«Сынок! Человек оказался существом, хуже всего подготовленным к жизни, а ведь он правит миром. У адмирала Нельсона был только один глаз, на войне потерял глаз и Кутузов. Бетховен был глухим. Демосфен заикался. Ты знаешь, как я боялся воды, а ведь я, как ты утверждаешь, стал хорошим яхтсменом. Ты говорил, что в будущем хочешь стать врачом. Мало быть только врачом. Ты должен стать великим врачом. И тогда все забудут о твоей ноге, самые красивые женщины будут добиваться твоего расположения. Возможно, величие и сила человека кроются в его слабости.
Твой отец».
Я вынул напечатанный лист бумаги из машинки, отнес в комнату сына и положил ему на кровать.
Думаю, что он нашел эту записку и прочитал ее. Но мы об этом никогда не говорили.
Теперь я расскажу о моей жене, Барбаре, которая, несмотря на свои сорок лет, еще очень красивая женщина, среднего роста, с пушистыми рыжевато-блондинистыми волосами, карими глазами, светлой кожей. Шея у нее гладкая, как у молодой девушки, округлые щеки, неглубокие морщинки в углах глаз, да и то, вероятно, оттого, что она часто смеется. Я выгляжу с ней рядом как мрачный, худой, сгорбленный астеник с иронической улыбкой на лице.

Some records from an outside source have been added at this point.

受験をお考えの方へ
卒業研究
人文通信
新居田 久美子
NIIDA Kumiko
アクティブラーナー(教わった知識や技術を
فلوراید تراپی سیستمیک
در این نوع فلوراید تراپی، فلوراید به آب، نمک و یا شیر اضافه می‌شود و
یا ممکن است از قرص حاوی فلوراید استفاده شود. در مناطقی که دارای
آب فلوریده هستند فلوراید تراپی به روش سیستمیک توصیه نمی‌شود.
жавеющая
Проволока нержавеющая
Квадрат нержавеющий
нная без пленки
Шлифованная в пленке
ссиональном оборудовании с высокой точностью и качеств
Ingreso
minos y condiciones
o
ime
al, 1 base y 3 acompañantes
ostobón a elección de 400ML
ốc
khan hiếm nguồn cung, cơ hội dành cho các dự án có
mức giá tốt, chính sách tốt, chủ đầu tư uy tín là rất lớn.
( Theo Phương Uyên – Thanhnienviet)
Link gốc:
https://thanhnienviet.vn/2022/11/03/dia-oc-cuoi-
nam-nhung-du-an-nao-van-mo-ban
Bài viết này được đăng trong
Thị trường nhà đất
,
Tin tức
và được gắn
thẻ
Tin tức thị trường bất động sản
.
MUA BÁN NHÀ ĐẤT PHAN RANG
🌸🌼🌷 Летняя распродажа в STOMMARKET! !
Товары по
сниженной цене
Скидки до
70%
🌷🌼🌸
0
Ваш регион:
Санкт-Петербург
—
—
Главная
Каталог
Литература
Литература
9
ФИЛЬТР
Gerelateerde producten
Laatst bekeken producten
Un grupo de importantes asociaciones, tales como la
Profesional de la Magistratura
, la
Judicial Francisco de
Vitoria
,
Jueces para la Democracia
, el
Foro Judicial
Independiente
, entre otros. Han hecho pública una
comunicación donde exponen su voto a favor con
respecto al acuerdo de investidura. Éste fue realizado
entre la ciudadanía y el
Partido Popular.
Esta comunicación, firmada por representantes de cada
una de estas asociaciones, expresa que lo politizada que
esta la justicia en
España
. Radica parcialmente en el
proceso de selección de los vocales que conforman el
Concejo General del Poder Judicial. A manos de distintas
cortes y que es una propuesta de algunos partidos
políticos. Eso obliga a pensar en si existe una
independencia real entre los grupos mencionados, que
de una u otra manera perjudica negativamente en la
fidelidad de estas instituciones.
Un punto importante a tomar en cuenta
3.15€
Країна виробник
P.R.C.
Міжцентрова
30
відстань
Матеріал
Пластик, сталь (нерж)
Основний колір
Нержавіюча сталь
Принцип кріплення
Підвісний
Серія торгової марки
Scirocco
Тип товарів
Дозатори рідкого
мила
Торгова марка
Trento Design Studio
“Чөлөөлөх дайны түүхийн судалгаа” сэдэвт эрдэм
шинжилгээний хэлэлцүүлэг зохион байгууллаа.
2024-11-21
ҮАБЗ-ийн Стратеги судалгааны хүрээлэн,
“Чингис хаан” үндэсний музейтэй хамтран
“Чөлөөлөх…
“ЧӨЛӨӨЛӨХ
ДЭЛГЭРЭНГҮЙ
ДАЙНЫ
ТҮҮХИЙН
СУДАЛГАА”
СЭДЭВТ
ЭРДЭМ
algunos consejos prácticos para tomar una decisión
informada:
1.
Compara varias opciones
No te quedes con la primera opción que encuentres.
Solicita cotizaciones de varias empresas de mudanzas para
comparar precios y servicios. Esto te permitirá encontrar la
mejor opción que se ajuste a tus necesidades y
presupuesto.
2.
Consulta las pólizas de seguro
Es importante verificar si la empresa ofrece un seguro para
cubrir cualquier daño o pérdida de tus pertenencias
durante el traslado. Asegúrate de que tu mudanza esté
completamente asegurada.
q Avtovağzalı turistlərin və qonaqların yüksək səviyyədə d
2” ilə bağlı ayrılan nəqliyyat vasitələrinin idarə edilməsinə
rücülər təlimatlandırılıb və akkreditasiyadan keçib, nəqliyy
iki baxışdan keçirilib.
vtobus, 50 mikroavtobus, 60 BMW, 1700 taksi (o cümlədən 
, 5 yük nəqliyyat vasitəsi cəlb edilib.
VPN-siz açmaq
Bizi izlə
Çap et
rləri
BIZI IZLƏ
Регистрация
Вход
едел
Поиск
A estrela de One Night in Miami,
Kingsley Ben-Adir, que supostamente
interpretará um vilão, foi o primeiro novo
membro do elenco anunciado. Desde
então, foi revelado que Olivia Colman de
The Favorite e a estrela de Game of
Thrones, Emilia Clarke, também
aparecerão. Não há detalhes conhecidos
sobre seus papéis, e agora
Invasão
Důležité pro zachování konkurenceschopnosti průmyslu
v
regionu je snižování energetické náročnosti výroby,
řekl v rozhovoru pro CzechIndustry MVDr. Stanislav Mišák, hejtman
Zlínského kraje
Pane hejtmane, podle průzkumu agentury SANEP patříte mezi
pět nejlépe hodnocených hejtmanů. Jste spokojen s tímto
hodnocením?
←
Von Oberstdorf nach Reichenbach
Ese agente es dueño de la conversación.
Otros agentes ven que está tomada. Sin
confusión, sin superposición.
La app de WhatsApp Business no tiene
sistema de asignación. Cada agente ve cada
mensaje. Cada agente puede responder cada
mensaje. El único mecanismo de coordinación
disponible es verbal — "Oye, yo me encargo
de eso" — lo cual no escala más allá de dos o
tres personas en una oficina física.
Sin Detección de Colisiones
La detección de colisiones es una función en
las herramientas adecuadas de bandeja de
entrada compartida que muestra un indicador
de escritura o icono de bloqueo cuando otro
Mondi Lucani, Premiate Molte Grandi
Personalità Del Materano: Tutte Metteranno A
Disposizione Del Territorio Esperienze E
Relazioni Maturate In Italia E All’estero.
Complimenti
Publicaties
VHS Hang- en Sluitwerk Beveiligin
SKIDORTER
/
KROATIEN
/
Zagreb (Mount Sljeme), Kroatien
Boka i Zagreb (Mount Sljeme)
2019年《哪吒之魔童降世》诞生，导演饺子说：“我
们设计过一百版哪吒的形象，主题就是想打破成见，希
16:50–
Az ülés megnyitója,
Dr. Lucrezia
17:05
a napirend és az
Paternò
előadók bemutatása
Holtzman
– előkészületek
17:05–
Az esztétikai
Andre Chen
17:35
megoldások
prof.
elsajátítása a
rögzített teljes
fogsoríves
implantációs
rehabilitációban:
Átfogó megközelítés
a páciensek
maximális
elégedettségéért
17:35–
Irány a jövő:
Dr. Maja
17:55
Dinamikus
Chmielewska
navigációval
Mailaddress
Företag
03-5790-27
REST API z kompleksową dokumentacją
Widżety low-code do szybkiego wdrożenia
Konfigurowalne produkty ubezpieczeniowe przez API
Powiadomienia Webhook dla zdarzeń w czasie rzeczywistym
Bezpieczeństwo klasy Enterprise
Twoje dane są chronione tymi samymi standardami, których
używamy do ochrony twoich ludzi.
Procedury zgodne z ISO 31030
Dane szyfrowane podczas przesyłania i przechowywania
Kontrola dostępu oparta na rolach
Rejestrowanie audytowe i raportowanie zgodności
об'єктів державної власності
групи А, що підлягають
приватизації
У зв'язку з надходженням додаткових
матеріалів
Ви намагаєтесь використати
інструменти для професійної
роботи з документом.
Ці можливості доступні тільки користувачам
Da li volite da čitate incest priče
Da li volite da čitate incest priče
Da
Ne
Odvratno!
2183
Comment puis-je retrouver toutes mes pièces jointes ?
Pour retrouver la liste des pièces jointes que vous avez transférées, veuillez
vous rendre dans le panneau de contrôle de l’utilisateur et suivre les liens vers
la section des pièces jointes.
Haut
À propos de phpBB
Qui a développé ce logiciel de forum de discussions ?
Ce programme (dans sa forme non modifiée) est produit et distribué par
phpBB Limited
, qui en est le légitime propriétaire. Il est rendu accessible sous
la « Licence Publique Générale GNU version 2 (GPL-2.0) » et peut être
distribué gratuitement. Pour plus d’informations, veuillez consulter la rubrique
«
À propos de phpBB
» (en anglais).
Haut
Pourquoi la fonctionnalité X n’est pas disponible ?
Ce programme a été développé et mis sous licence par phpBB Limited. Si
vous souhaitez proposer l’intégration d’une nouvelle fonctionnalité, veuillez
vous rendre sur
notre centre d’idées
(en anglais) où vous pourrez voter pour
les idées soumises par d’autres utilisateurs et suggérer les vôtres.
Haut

Никто не верит, что это я научил ее быть веселой, а ведь когда-то Барбара была совершенно другой. Веселье у нее проявляется прежде всего в глазах и в женственных движениях, а это приводит к тому, что когда я на нее гляжу или она смотрит на меня, даже самые большие мои проблемы становятся не такими важными и их легче перенести.
Когда я с ней познакомился двадцать лет назад, она была необыкновенно красивой женщиной, официанткой в кафе, куда я приходил еще будучи начинающим писателем, чтобы встречаться с такими же молодыми литераторами. Барбара десять лет прожила в Советском Союзе, куда ее родители уехали, чтобы спастись от гитлеровцев, и бегло говорила по-русски. Я уговорил ее поступить на русскую филологию. Отдельную главу и, вероятнее всего, как-нибудь в другой раз, я посвящу тем проблемам, которые приходится пережить молодому писателю, когда его жена учится в вузе, а в доме двое детей.
О женщинах я знаю много, потому что Барбара не была моей первой любовью, случались у меня флирты и во время нашего супружества. Мне кажется, что некоторые женщины похожи на инструмент с одной струной. Как только коснешься этой струны, она издает только один, всегда одинаковый звук и тон; даже сам выдающийся скрипач Кулька не сыграл бы на этой струне концерт Паганини. А бывают женщины с сотнями струн, как фортепьяно или клавесин. Человек, лишенный слуха и умения играть, потренькает одним пальцем какую-нибудь мелодию, но если появится виртуоз, то ты услышишь музыку всего мира. Слушаешь и плачешь. Слушаешь и смеешься. Слушаешь, и у тебя появляется чувство, что ты беседуешь с Богом. Из моей жены я писательским скальпелем выкроил несколько женских образов для своих книг и театральных пьес: святую Жанну д’Арк, прелестную идиотку, придворную даму, кокетку, Марию-Антуанетту, римскую матрону и уличную шлюху. И думаю, присмотрись я к ней поближе, то обнаружу еще кого-нибудь.